On the substrate specificity of cytochrome P450IIIA1

The instability of the solubilized/purified form, the lack of catalytic activity of the stabilized, macrolide-complexed form, and the compromised catalytic activity of the decomplexed form of steroid-inducible cytochrome P450IIIA1 motivated further investigations of the substrate specificity of this isozyme. A major complementary goal was to identify reactions utilizable as sensitive, specific diagnostic probes for the detection and partial characterization of this isozyme in tissues for which isolation and purification are not practical (e.g., extrahepatic, embryonic tissues, etc.). The approach utilized a combination of a specific, purified inducer, specific inhibitors including triacetyloleandomycin and inhibitory antibodies, and diagnostic probe substrates including the phenoxazone ethers, testosterone, warfarin, 2-acetylaminofluorene, estradiol-17 beta and benzo[a]pyrene.

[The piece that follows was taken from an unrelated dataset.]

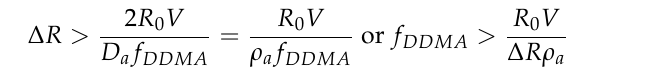
Figure 5. Echo data in the slow-time domain using the proposed method when illumination time is longer than the shifting time.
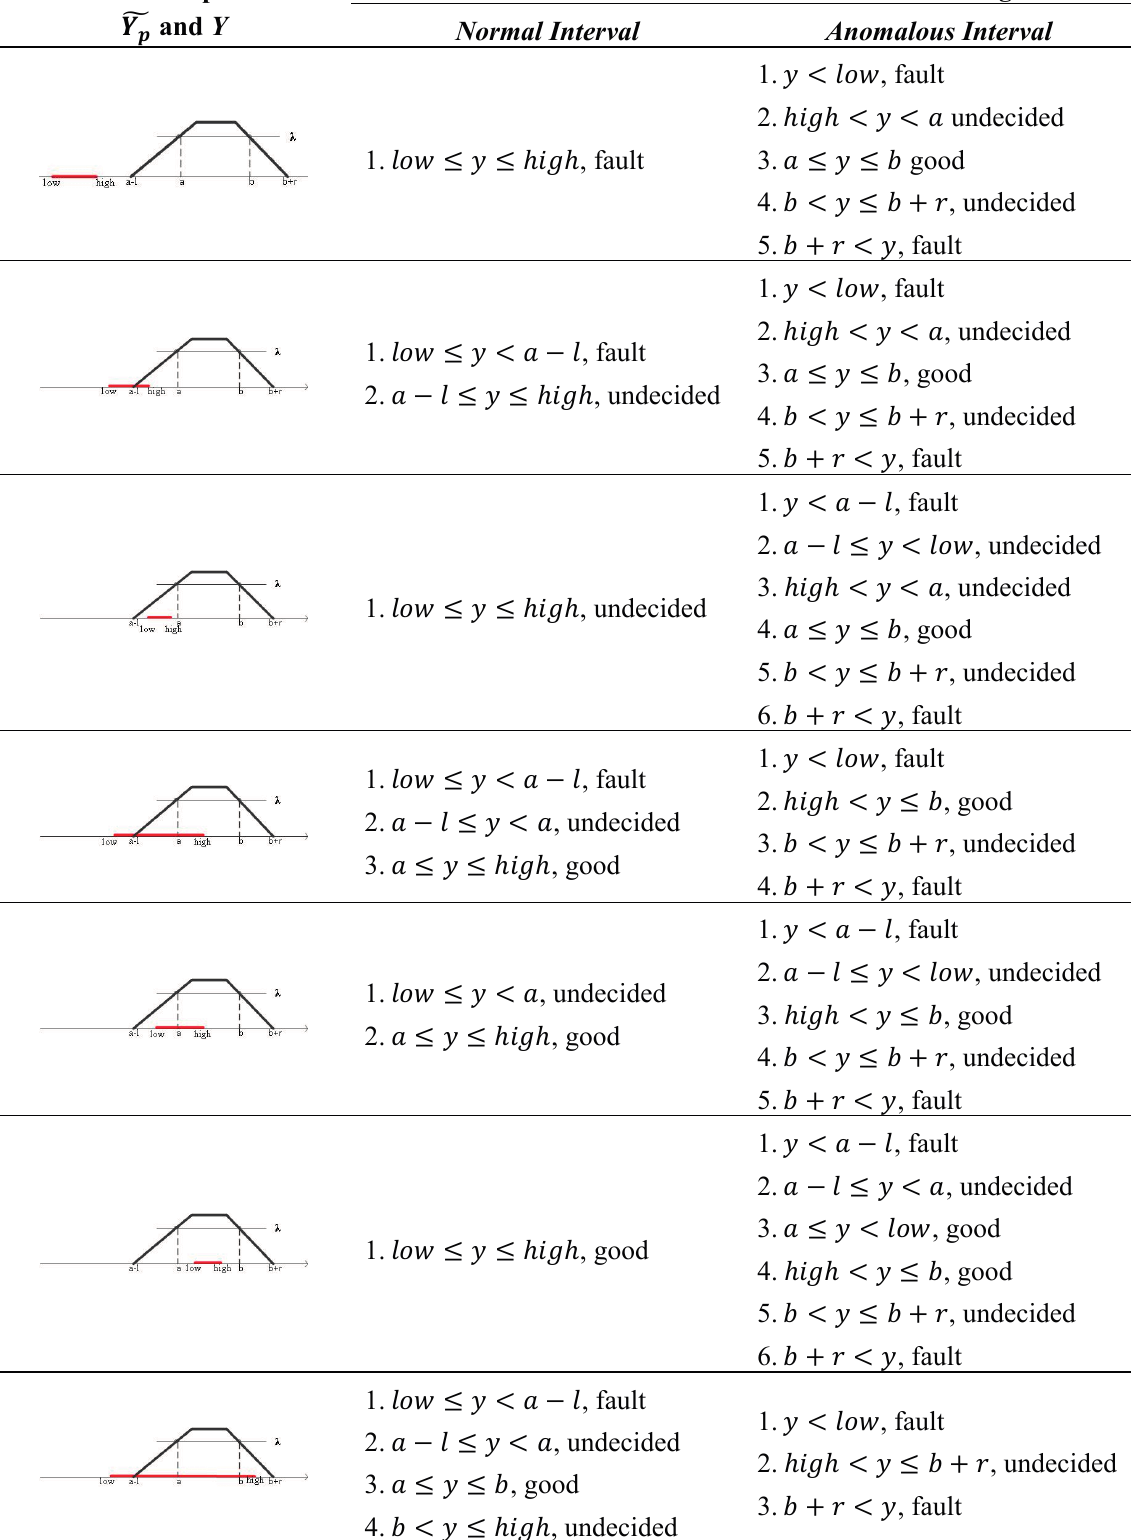
The Relationships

The results obtained indicated that steroid-inducible, rat hepatic P450IIIA1 would catalyze minimal or no O-dealkylation of methoxy-, ethoxy- or pentoxyphenoxazone but catalyzed rapid O-debenzylation of benzyloxyphenoxazone. Hydroxylation of testosterone was specific for the beta face of the molecule at the 2-, 6-, 15- and 16-positions with no detectable conversion to androstenedione and minimal hydroxylation on the alpha face. Both the R- and S-enantiomers of warfarin were attacked at positions 9 and 10, and these reactions appeared to be specific to isozymes of the IIIA family. Aromatic hydroxylation of estradiol-17 beta was efficiently catalyzed, particularly at the 2-position. Hydroxylations of 2-acetylaminofluorene at positions 5 and 7 were catalyzed at relatively rapid rates, but N-hydroxylation of the same substrate was not catalyzed effectively. Hydroxylation of benzo[a]pyrene occurred preferentially at carbon 3 with much lesser activity at carbon 9 and little or no detectable attack at positions 7 or 1. The results indicated that the 2 beta- and 15 beta-hydroxylation of testosterone and the 10-hydroxylation of warfarin would serve as the most useful probes thus far available for detection of the presence of functional P450IIIA1 isozymes in tissues for which isolation and purification are impractical. The results also indicated a very broad, yet selective substrate specificity for the steroid-inducible P450IIIA1.